Pienso que todos estamos convencidos de que no es sólo un elemento aleatorio, simple vestigio de la devoción personal de nuestro Padre. Entre otros muchos posibles elementos de respuesta, yo quisiera subrayar uno, que brota precisamente de la fuente misma de nuestro Carisma. Pensemos, ante todo, en los destinatarios prioritarios de nuestra Misión: los niños y jóvenes “más pobres, abandonados y en peligro”; esto es: muchachos que, humanamente hablando, “valen” muy poco o nada: pero que, precisamente por eso, son los predilectos de Dios, pues el Amor de Dios –lo hemos reflexionado en todos estos días- es incondicional, y tiene siempre la iniciativa: no nos ama porque seamos amables, sino que somos amables, esto es: dignos de ser amados, porque Él nos ama. “Quia amasti me, Domine, fecisti me amabilem”, dice genialmente san Agustín.


Pues bien: ¿no es la incondicionalidad un rasgo típicamente femenino-materno del amor, así como la exigencia (bien entendida) es el correspondiente masculino-paterno? No entendería nada, ni podría compartir nada de la situación de los jóvenes destinatarios prioritarios de nuestra Misión, quien, incluso amándolos, no comenzara por amarlos incondicionalmente; más aún: maternalmente. ¿No será que el no tomar en serio esto, nos puede estar indicando un olvido peligroso de nuestra predilección carismática? Sin duda, hay jóvenes con quienes no es necesario comenzar con el rasgo de la incondicionalidad, en nuestro amor y nuestro trabajo educativo-pastoral con ellos; pero, precisamente por eso, ¿se trata de nuestros destinatarios prioritarios? Es con éstos, ante todo, con quienes debemos ser, ineludiblemente, “padres maternales”.


Creo que aquí podemos ubicar perfectamente la significatividad teológica de María, Inmaculada Auxiliadora, en nuestro Carisma: como “el rostro materno del Amor de Dios”.

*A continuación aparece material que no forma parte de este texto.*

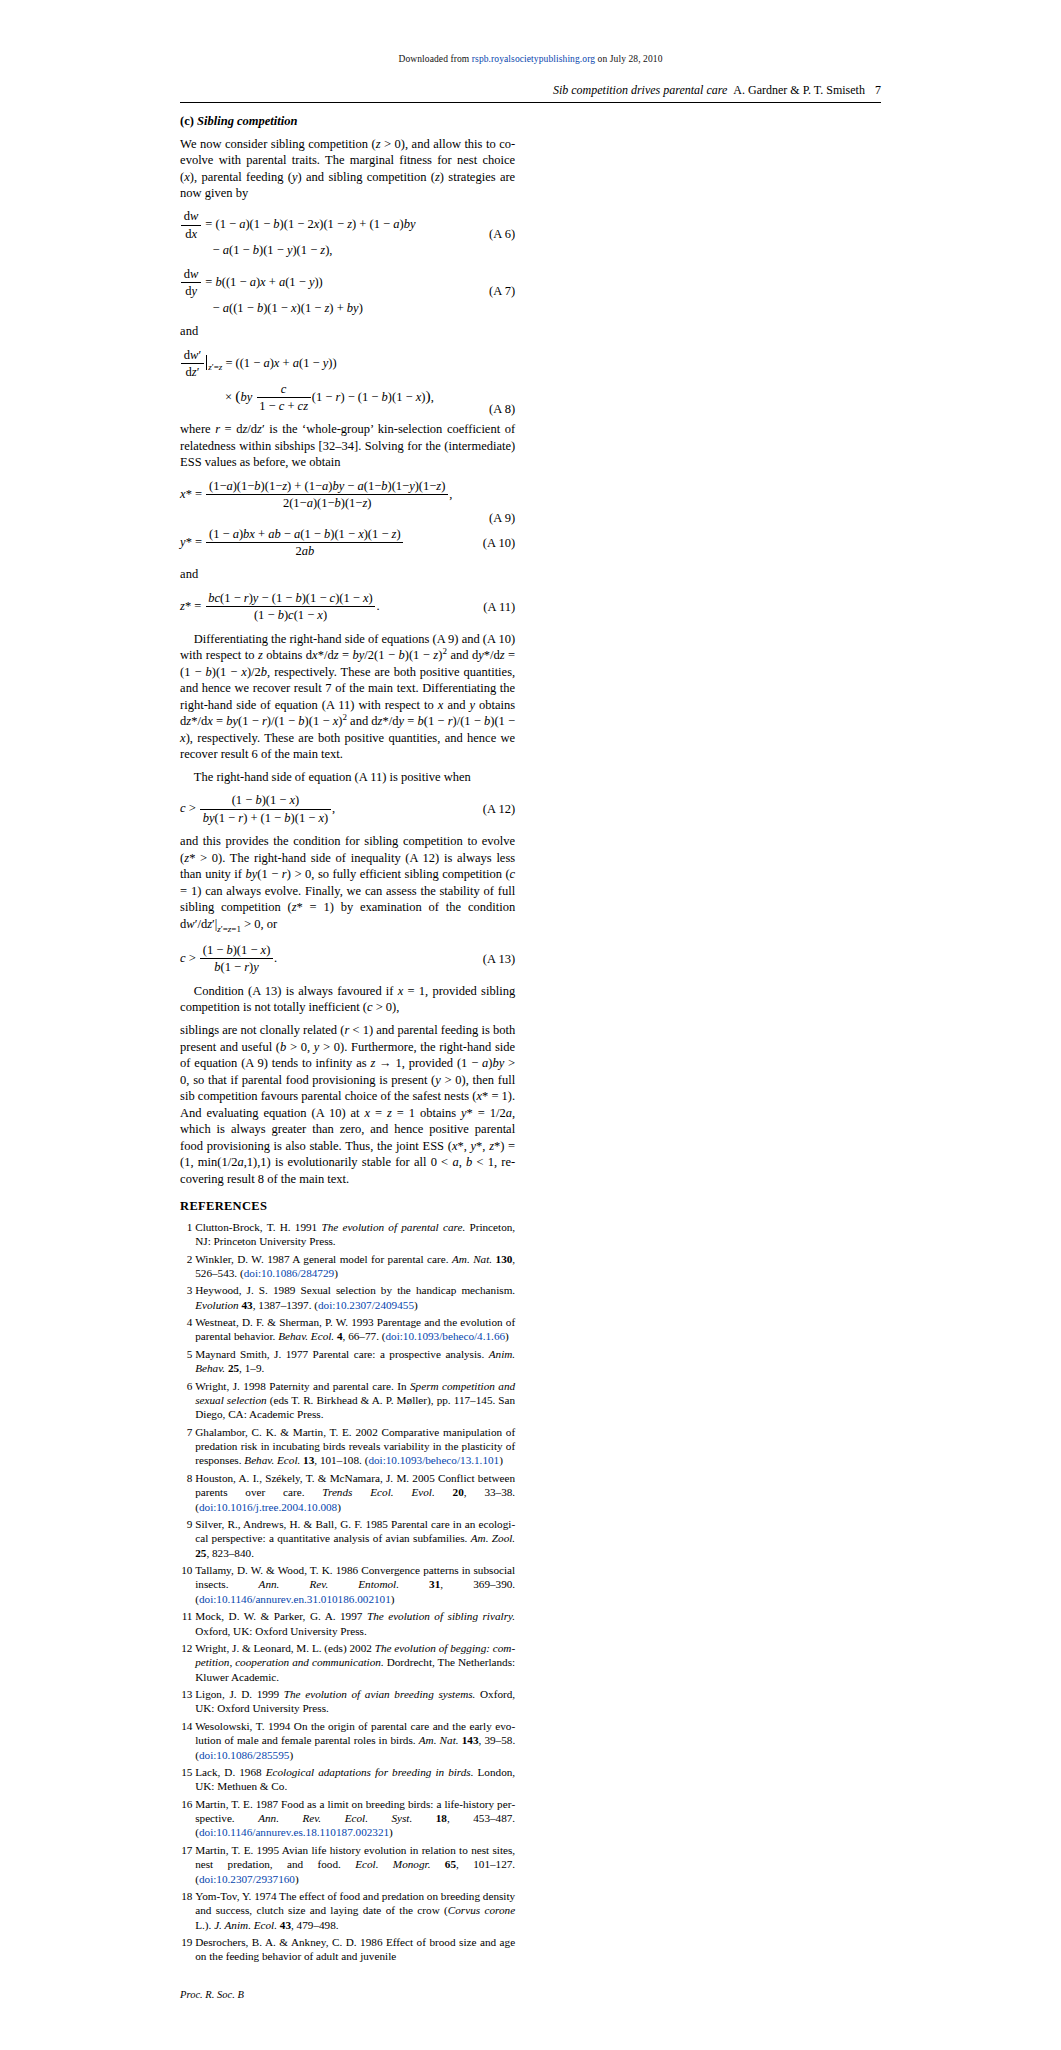Downloaded from rspb.royalsocietypublishing.org on July 28, 2010
Sib competition drives parental care A. Gardner & P. T. Smiseth 7
(c) Sibling competition
We now consider sibling competition (z > 0), and allow this to coevolve with parental traits. The marginal fitness for nest choice (x), parental feeding (y) and sibling competition (z) strategies are now given by
dw dx = (1 − a)(1 − b)(1 − 2x)(1 − z) + (1 − a)by − a(1 − b)(1 − y)(1 − z), (A 6)
dw dy = b((1 − a)x + a(1 − y)) − a((1 − b)(1 − x)(1 − z) + by) (A 7)
and
dw′dz′ z′=z = ((1 − a)x + a(1 − y)) × (by c 1 − c + cz(1 − r) − (1 − b)(1 − x)), (A 8)
where r = dz/dz′ is the ‘whole-group’ kin-selection coefficient of relatedness within sibships [32–34]. Solving for the (intermediate) ESS values as before, we obtain
x* = (1−a)(1−b)(1−z) + (1−a)by − a(1−b)(1−y)(1−z) 2(1−a)(1−b)(1−z), (A 9)
y* = (1 − a)bx + ab − a(1 − b)(1 − x)(1 − z) 2ab (A 10)
and
z* = bc(1 − r)y − (1 − b)(1 − c)(1 − x)(1 − b)c(1 − x). (A 11)
Differentiating the right-hand side of equations (A 9) and (A 10) with respect to z obtains dx*/dz = by/2(1 − b)(1 − z)2 and dy*/dz = (1 − b)(1 − x)/2b, respectively. These are both positive quantities, and hence we recover result 7 of the main text. Differentiating the right-hand side of equation (A 11) with respect to x and y obtains dz*/dx = by(1 − r)/(1 − b)(1 − x)2 and dz*/dy = b(1 − r)/(1 − b)(1 − x), respectively. These are both positive quantities, and hence we recover result 6 of the main text.
The right-hand side of equation (A 11) is positive when
c > (1 − b)(1 − x) by(1 − r) + (1 − b)(1 − x), (A 12)
and this provides the condition for sibling competition to evolve (z* > 0). The right-hand side of inequality (A 12) is always less than unity if by(1 − r) > 0, so fully efficient sibling competition (c = 1) can always evolve. Finally, we can assess the stability of full sibling competition (z* = 1) by examination of the condition dw′/dz′|z′=z=1 > 0, or
c > (1 − b)(1 − x) b(1 − r)y. (A 13)
Condition (A 13) is always favoured if x = 1, provided sibling competition is not totally inefficient (c > 0),
siblings are not clonally related (r < 1) and parental feeding is both present and useful (b > 0, y > 0). Furthermore, the right-hand side of equation (A 9) tends to infinity as z → 1, provided (1 − a)by > 0, so that if parental food provisioning is present (y > 0), then full sib competition favours parental choice of the safest nests (x* = 1). And evaluating equation (A 10) at x = z = 1 obtains y* = 1/2a, which is always greater than zero, and hence positive parental food provisioning is also stable. Thus, the joint ESS (x*, y*, z*) = (1, min(1/2a,1),1) is evolutionarily stable for all 0 < a, b < 1, recovering result 8 of the main text.
REFERENCES
1 Clutton-Brock, T. H. 1991 The evolution of parental care. Princeton, NJ: Princeton University Press.
2 Winkler, D. W. 1987 A general model for parental care. Am. Nat. 130, 526–543. (doi:10.1086/284729)
3 Heywood, J. S. 1989 Sexual selection by the handicap mechanism. Evolution 43, 1387–1397. (doi:10.2307/2409455)
4 Westneat, D. F. & Sherman, P. W. 1993 Parentage and the evolution of parental behavior. Behav. Ecol. 4, 66–77. (doi:10.1093/beheco/4.1.66)
5 Maynard Smith, J. 1977 Parental care: a prospective analysis. Anim. Behav. 25, 1–9.
6 Wright, J. 1998 Paternity and parental care. In Sperm competition and sexual selection (eds T. R. Birkhead & A. P. Møller), pp. 117–145. San Diego, CA: Academic Press.
7 Ghalambor, C. K. & Martin, T. E. 2002 Comparative manipulation of predation risk in incubating birds reveals variability in the plasticity of responses. Behav. Ecol. 13, 101–108. (doi:10.1093/beheco/13.1.101)
8 Houston, A. I., Székely, T. & McNamara, J. M. 2005 Conflict between parents over care. Trends Ecol. Evol. 20, 33–38. (doi:10.1016/j.tree.2004.10.008)
9 Silver, R., Andrews, H. & Ball, G. F. 1985 Parental care in an ecological perspective: a quantitative analysis of avian subfamilies. Am. Zool. 25, 823–840.
10 Tallamy, D. W. & Wood, T. K. 1986 Convergence patterns in subsocial insects. Ann. Rev. Entomol. 31, 369–390. (doi:10.1146/annurev.en.31.010186.002101)
11 Mock, D. W. & Parker, G. A. 1997 The evolution of sibling rivalry. Oxford, UK: Oxford University Press.
12 Wright, J. & Leonard, M. L. (eds) 2002 The evolution of begging: competition, cooperation and communication. Dordrecht, The Netherlands: Kluwer Academic.
13 Ligon, J. D. 1999 The evolution of avian breeding systems. Oxford, UK: Oxford University Press.
14 Wesolowski, T. 1994 On the origin of parental care and the early evolution of male and female parental roles in birds. Am. Nat. 143, 39–58. (doi:10.1086/285595)
15 Lack, D. 1968 Ecological adaptations for breeding in birds. London, UK: Methuen & Co.
16 Martin, T. E. 1987 Food as a limit on breeding birds: a life-history perspective. Ann. Rev. Ecol. Syst. 18, 453–487. (doi:10.1146/annurev.es.18.110187.002321)
17 Martin, T. E. 1995 Avian life history evolution in relation to nest sites, nest predation, and food. Ecol. Monogr. 65, 101–127. (doi:10.2307/2937160)
18 Yom-Tov, Y. 1974 The effect of food and predation on breeding density and success, clutch size and laying date of the crow (Corvus corone L.). J. Anim. Ecol. 43, 479–498.
19 Desrochers, B. A. & Ankney, C. D. 1986 Effect of brood size and age on the feeding behavior of adult and juvenile
Proc. R. Soc. B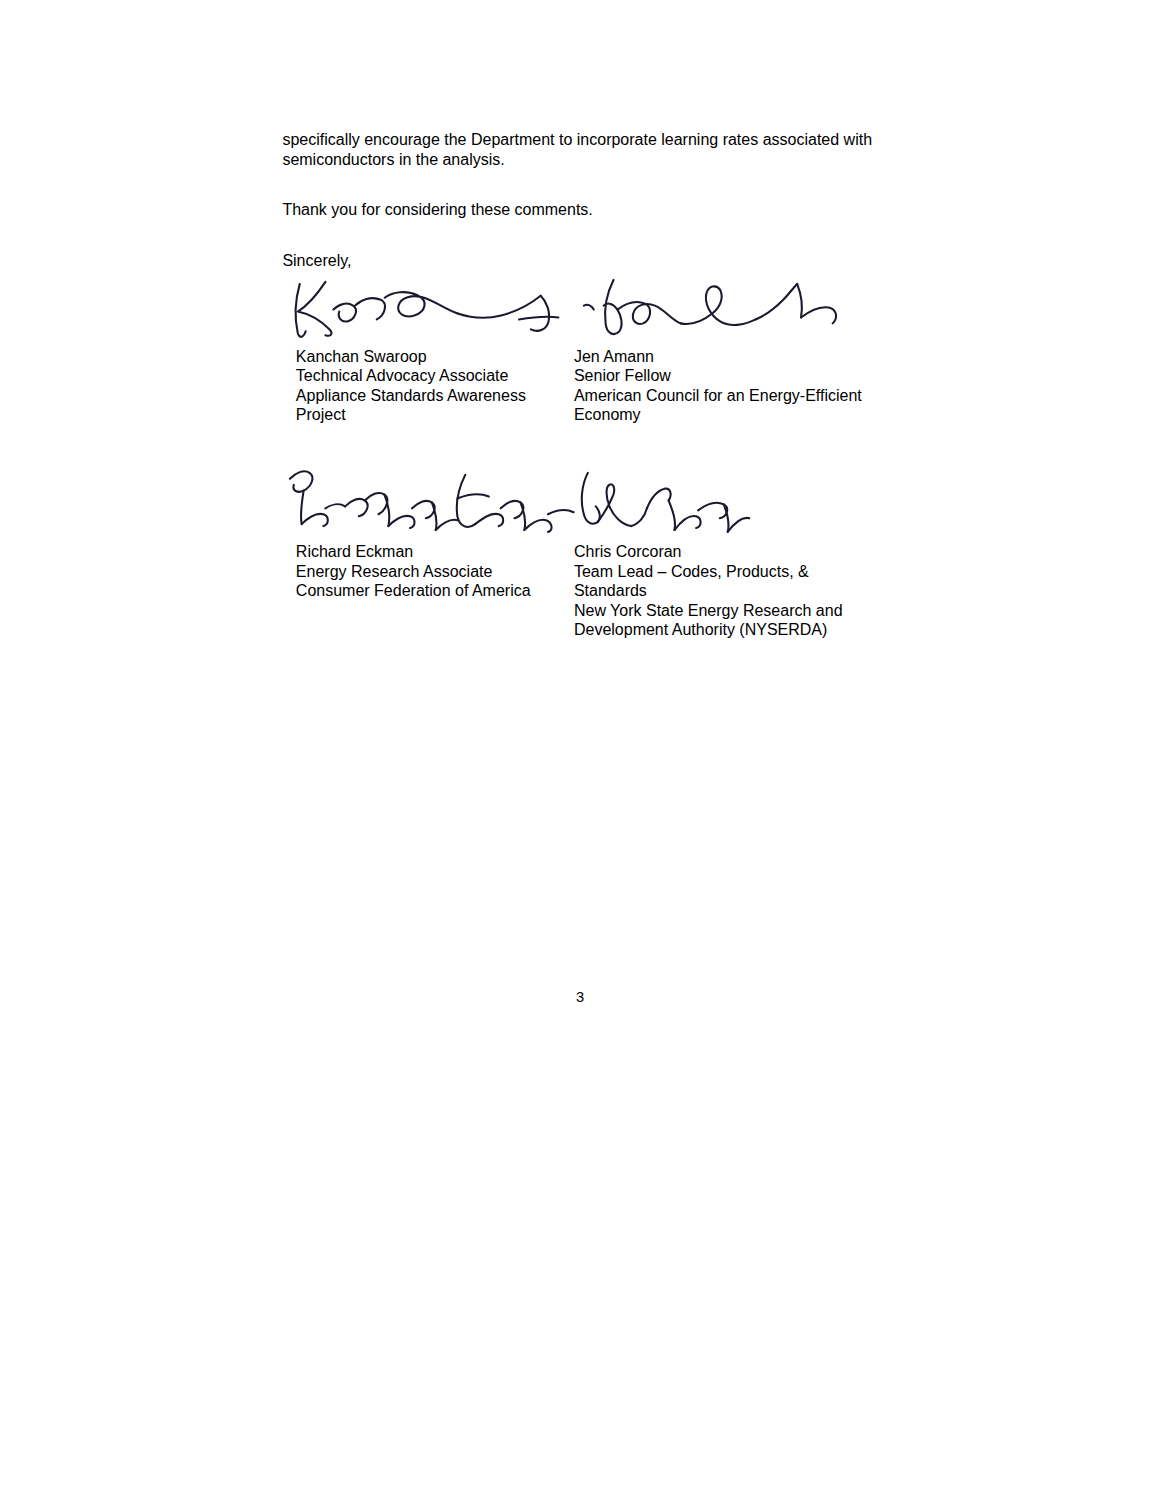specifically encourage the Department to incorporate learning rates associated with semiconductors in the analysis.
Thank you for considering these comments.
Sincerely,
| Kanchan Swaroop Technical Advocacy Associate Appliance Standards Awareness Project | Jen Amann Senior Fellow American Council for an Energy-Efficient Economy |
| Richard Eckman Energy Research Associate Consumer Federation of America | Chris Corcoran Team Lead – Codes, Products, & Standards New York State Energy Research and Development Authority (NYSERDA) |
3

El Rector Mayor, al final de su Carta: “Tú eres mi Dios, fuera de Ti no tengo ningún bien”, nos invita: “A Ella (María) pidamos que nos enseñe a abrirnos a la acción transformadora y santificadora del Espíritu. A Ella confiemos nuestra vocación salesiana para que nos haga ‘signos y portadores del Amor de Dios a los jóvenes’” (ACG 382, p. 28).


En este momento trascendental de la Congregación, ¡confiemos a Ella nuestro Capítulo General, para que a todos nosotros, y a todos los hermanos de nuestra Congregación esparcidos en el mundo entero, nos obtenga la gracia de nuestro Padre Dios de una profunda renovación en nuestra identidad carismática y en nuestra pasión apostólica, para la salvación de nuestros queridos jóvenes!